Le secret des affaires protège les informations sensibles des entreprises. Mais ce secret n’est pas absolu. En justice, il peut être levé dans certaines conditions strictes, notamment pour garantir le droit à la preuve. Un récent arrêt de la Cour de cassation (5 février 2025, n° 23-10.953) en précise les contours.
Le cadre légal de la levée du secret des affaires
L’article L. 151-1 du Code de commerce définit le secret des affaires selon trois critères : caractère non public, valeur économique et mesures de protection.
Toutefois, l’article L. 151-8 prévoit des exceptions, notamment lorsque la divulgation vise à protéger un intérêt légitime reconnu par le droit national ou européen. En lien avec l’article 6 §1 de la CEDH, cela inclut le droit à un procès équitable et à la preuve.
Deux conditions doivent alors être réunies :
- Indispensabilité du document pour prouver les faits ;
- Proportionnalité de l’atteinte au regard du but poursuivi.
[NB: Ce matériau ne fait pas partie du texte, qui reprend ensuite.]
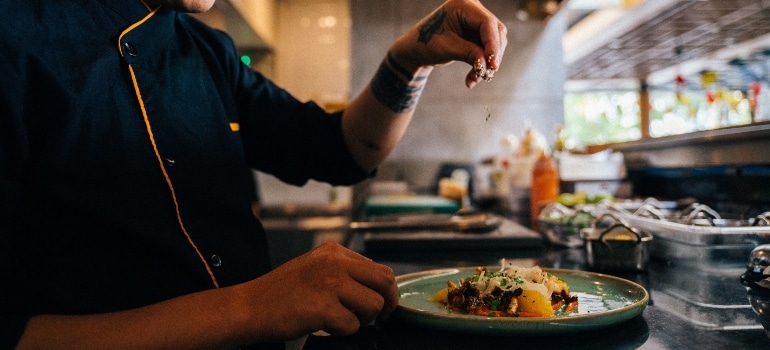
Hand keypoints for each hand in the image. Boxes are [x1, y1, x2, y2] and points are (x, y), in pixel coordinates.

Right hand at [237, 242, 396, 341]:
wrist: (250, 306)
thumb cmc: (280, 293)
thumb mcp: (315, 268)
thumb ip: (343, 271)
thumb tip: (375, 287)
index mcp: (334, 252)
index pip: (378, 268)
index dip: (385, 290)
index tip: (383, 302)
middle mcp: (335, 263)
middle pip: (385, 281)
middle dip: (388, 303)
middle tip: (381, 316)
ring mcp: (330, 283)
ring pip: (373, 305)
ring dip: (362, 319)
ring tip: (341, 320)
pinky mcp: (324, 307)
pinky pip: (353, 325)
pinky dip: (343, 331)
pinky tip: (325, 326)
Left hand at [389, 0, 507, 87]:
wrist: (416, 48)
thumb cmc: (426, 43)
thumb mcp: (447, 49)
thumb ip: (469, 54)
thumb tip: (488, 65)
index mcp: (462, 5)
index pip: (487, 23)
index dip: (493, 44)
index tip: (493, 65)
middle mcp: (473, 9)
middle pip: (495, 31)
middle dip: (492, 55)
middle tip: (487, 74)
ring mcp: (476, 21)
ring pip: (494, 42)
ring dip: (487, 63)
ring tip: (474, 79)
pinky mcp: (477, 33)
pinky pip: (487, 50)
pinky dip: (481, 65)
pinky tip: (471, 79)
- L’apport de l’arrêt du 5 février 2025
Dans cette affaire, une société a produit en justice un guide interne confidentiel appartenant à son concurrent pour prouver des faits de concurrence déloyale. La cour d’appel l’a condamnée pour atteinte au secret des affaires.
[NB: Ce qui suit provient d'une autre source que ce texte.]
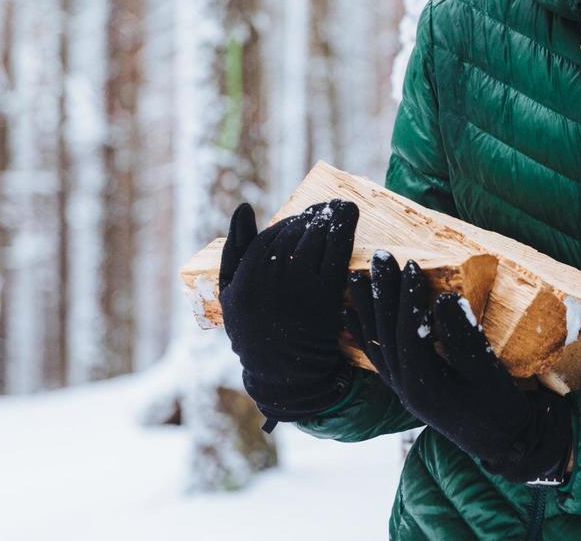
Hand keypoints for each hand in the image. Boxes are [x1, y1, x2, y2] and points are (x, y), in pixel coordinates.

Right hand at [218, 198, 360, 425]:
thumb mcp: (231, 292)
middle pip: (296, 232)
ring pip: (316, 236)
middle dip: (314, 216)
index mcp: (245, 276)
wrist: (285, 373)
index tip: (305, 219)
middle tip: (327, 209)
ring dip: (330, 217)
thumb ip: (234, 248)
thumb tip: (244, 206)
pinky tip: (349, 219)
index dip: (291, 223)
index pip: (272, 235)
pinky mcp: (324, 293)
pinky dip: (344, 229)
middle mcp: (269, 276)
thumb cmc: (255, 330)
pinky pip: (335, 250)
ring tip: (340, 210)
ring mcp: (298, 284)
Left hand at [343, 252, 573, 483]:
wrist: (505, 442)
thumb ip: (466, 337)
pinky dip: (362, 334)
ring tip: (354, 277)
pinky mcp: (405, 389)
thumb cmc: (502, 407)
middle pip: (385, 334)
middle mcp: (406, 389)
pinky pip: (376, 358)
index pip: (408, 333)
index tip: (411, 265)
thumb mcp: (489, 372)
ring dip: (365, 309)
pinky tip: (348, 315)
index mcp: (426, 386)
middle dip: (381, 293)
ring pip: (376, 344)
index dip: (408, 298)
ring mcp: (402, 390)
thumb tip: (444, 298)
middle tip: (379, 257)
La Cour de cassation a cassé cette décision : elle rappelle que les juges doivent vérifier si la preuve était indispensable et si l’atteinte était proportionnée. À défaut, la sanction est injustifiée.
Enjeux pratiques pour les entreprises et les praticiens
Cet arrêt souligne l’équilibre à maintenir entre protection des données sensibles et droit à un procès équitable.
- Pour les entreprises : renforcer les clauses de confidentialité et limiter l’accès aux documents stratégiques.
- Pour les justiciables : bien motiver la nécessité de la preuve confidentielle et proposer, si besoin, des mesures de confidentialité (huis clos, caviardage…).
- Conclusion
La levée du secret des affaires est possible, mais encadrée. L’arrêt du 5 février 2025 impose aux juges une analyse fine, fondée sur les principes d’indispensabilité et de proportionnalité. Une vigilance s’impose donc, tant pour protéger ses informations que pour en faire usage en justice.